Problem to solve = Starting at the line that contains "pose: elev=325.5 azim=177.4" and ending with the last of the lines, rename "dist" to "distance" and give those lines again with nothing else altered. Leave out the pictures.

[Saved data entries]
+-------+

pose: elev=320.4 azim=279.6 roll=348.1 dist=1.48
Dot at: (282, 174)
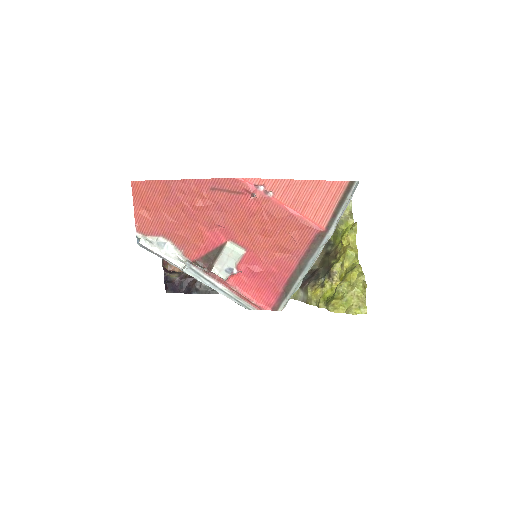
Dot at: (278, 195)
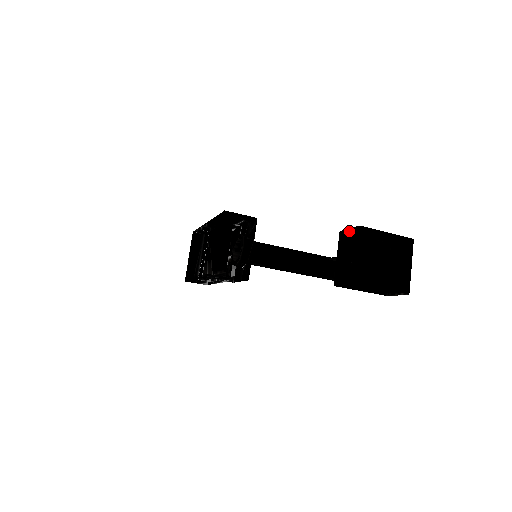
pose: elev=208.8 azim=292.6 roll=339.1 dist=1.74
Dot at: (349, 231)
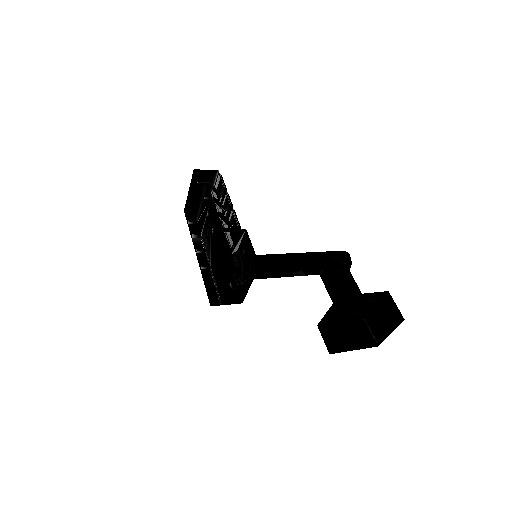
Dot at: occluded
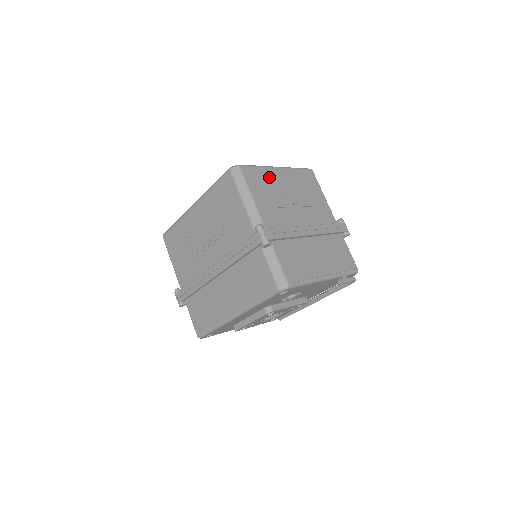
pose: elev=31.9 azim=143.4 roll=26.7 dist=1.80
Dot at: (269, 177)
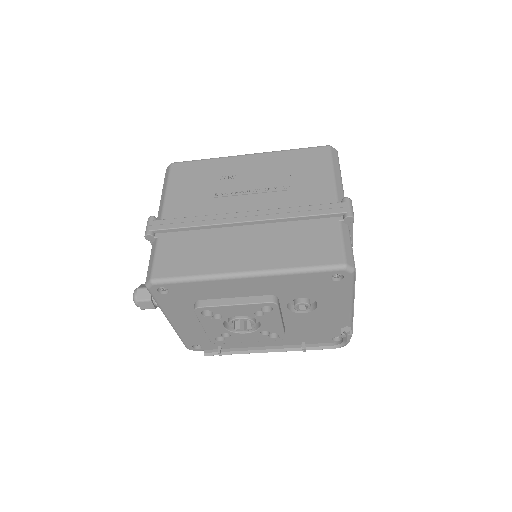
Dot at: occluded
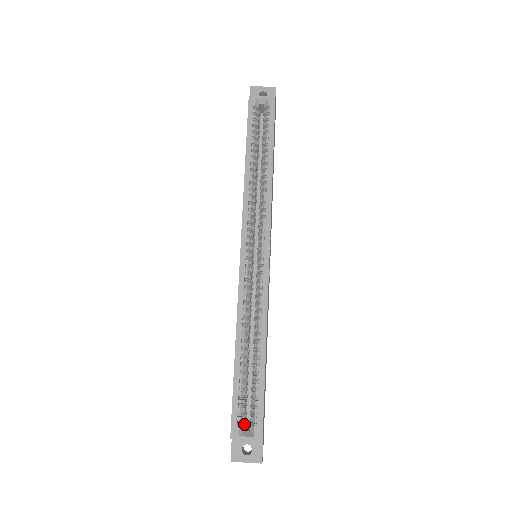
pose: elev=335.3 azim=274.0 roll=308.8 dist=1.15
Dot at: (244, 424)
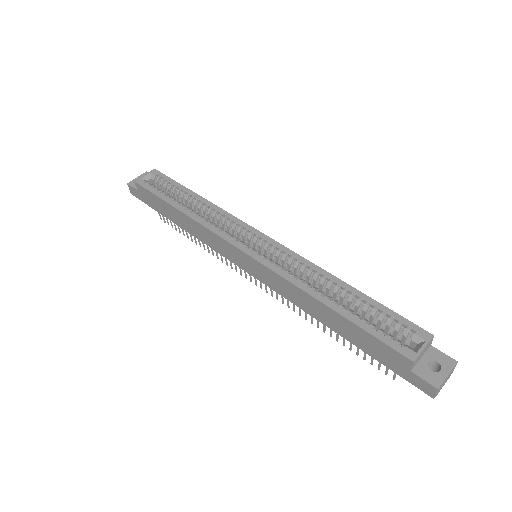
Dot at: (406, 347)
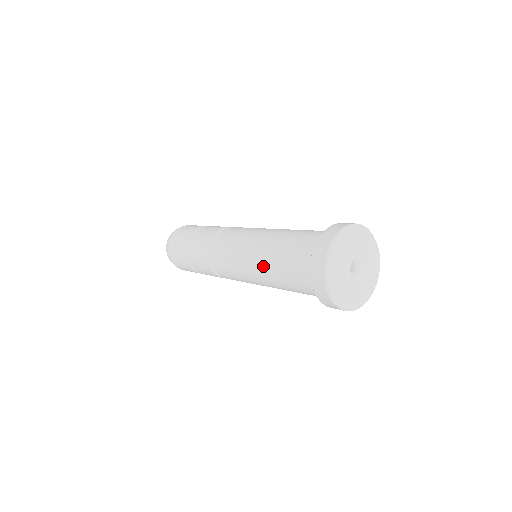
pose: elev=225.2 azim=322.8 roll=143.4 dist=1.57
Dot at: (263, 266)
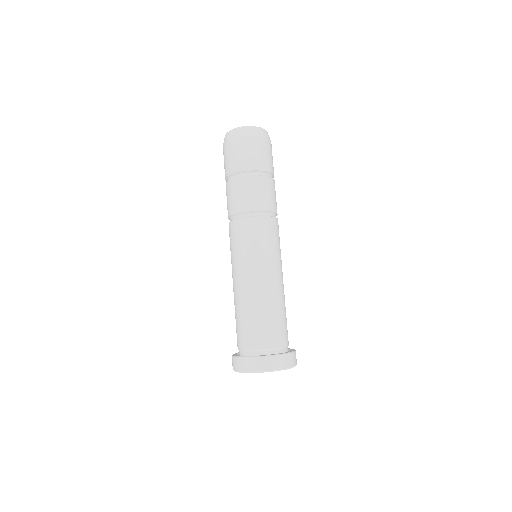
Dot at: (244, 295)
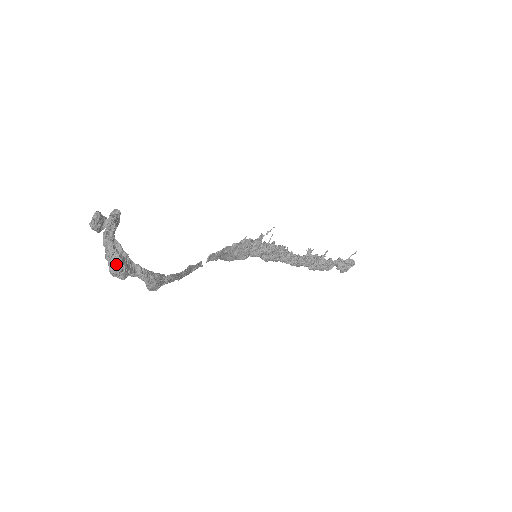
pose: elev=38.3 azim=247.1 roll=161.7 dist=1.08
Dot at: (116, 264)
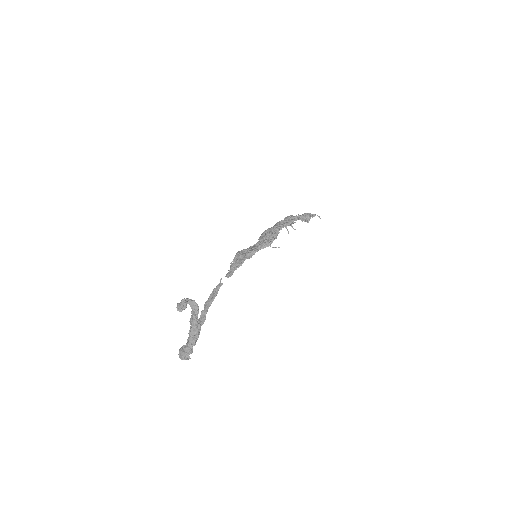
Dot at: (185, 359)
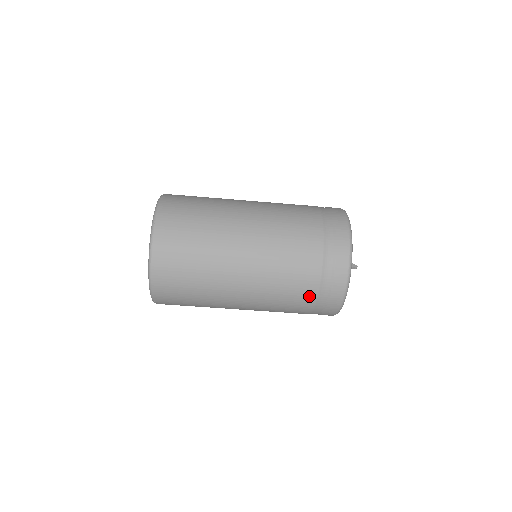
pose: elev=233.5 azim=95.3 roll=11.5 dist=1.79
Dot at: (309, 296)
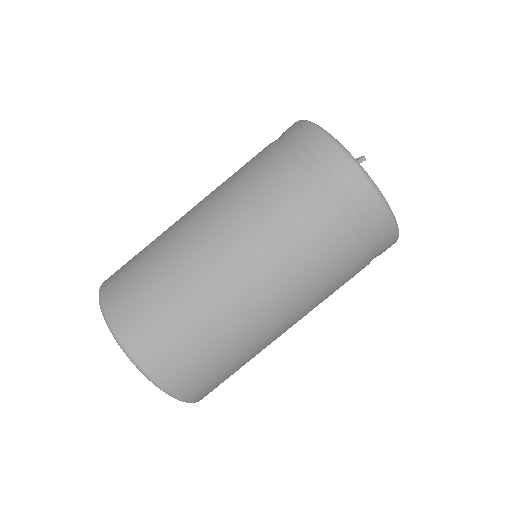
Dot at: (329, 220)
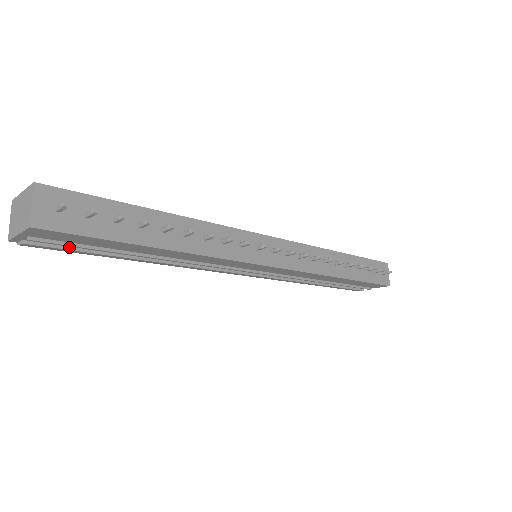
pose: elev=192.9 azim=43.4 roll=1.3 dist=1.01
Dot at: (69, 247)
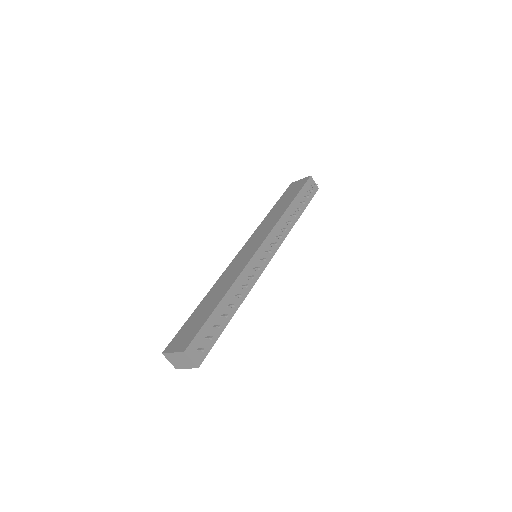
Dot at: occluded
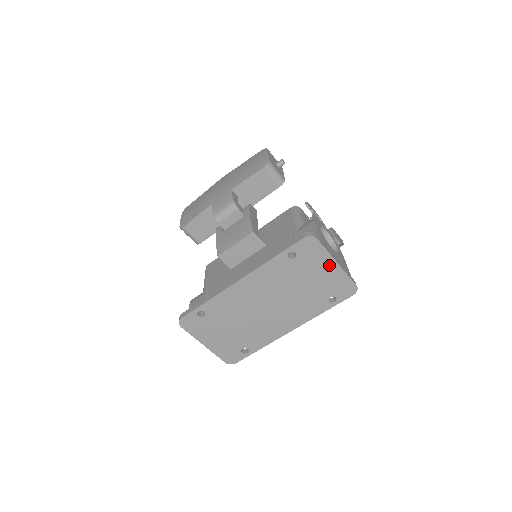
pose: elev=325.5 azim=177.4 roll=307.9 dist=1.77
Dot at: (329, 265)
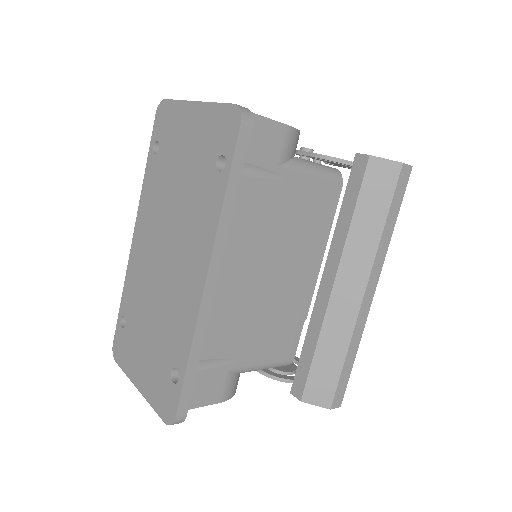
Dot at: (190, 116)
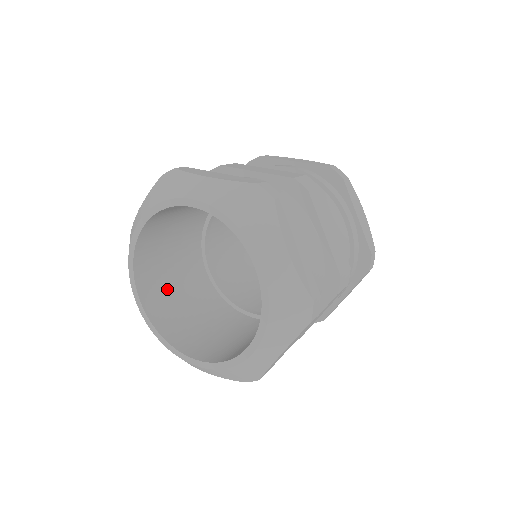
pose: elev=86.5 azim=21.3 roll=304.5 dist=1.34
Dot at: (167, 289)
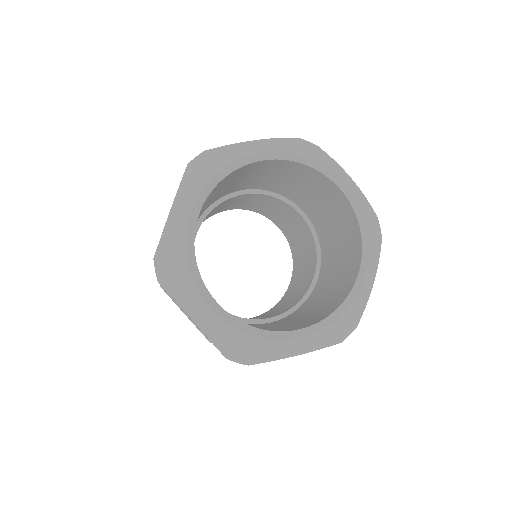
Dot at: occluded
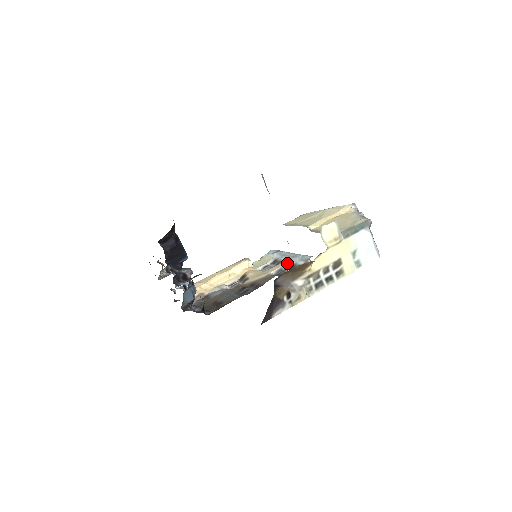
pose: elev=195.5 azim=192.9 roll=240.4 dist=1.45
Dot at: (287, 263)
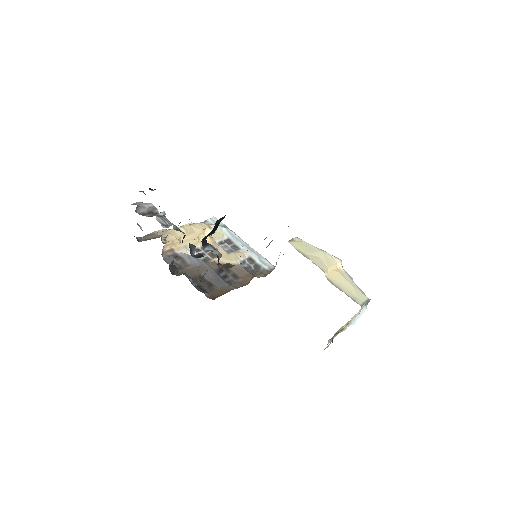
Dot at: (248, 256)
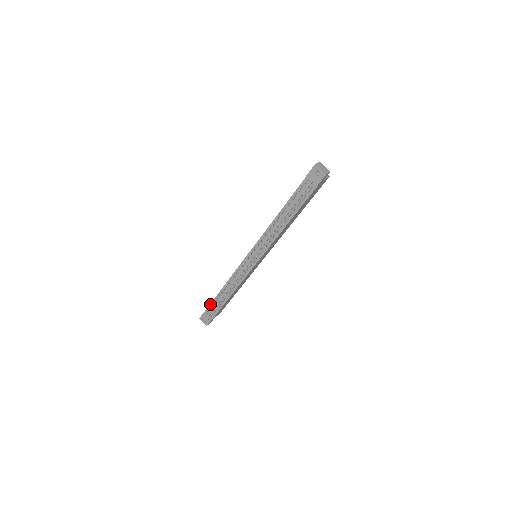
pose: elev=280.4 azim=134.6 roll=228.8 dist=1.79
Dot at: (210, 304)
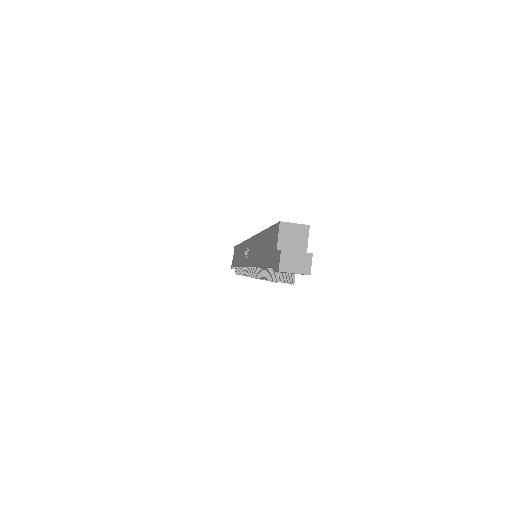
Dot at: occluded
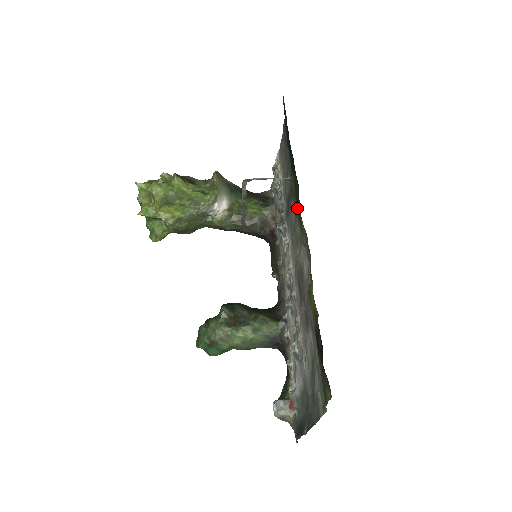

+-------+

Answer for this exercise =
pose: elev=325.5 azim=177.4 roll=307.9 distance=1.77
Dot at: (329, 265)
Dot at: (190, 116)
pose: elev=86.5 azim=21.3 roll=304.5 distance=1.34
Dot at: (167, 289)
Dot at: occluded
pose: elev=195.5 azim=192.9 roll=240.4 distance=1.45
Dot at: (287, 263)
Dot at: (248, 256)
pose: elev=280.4 azim=134.6 roll=228.8 distance=1.79
Dot at: (210, 304)
Dot at: occluded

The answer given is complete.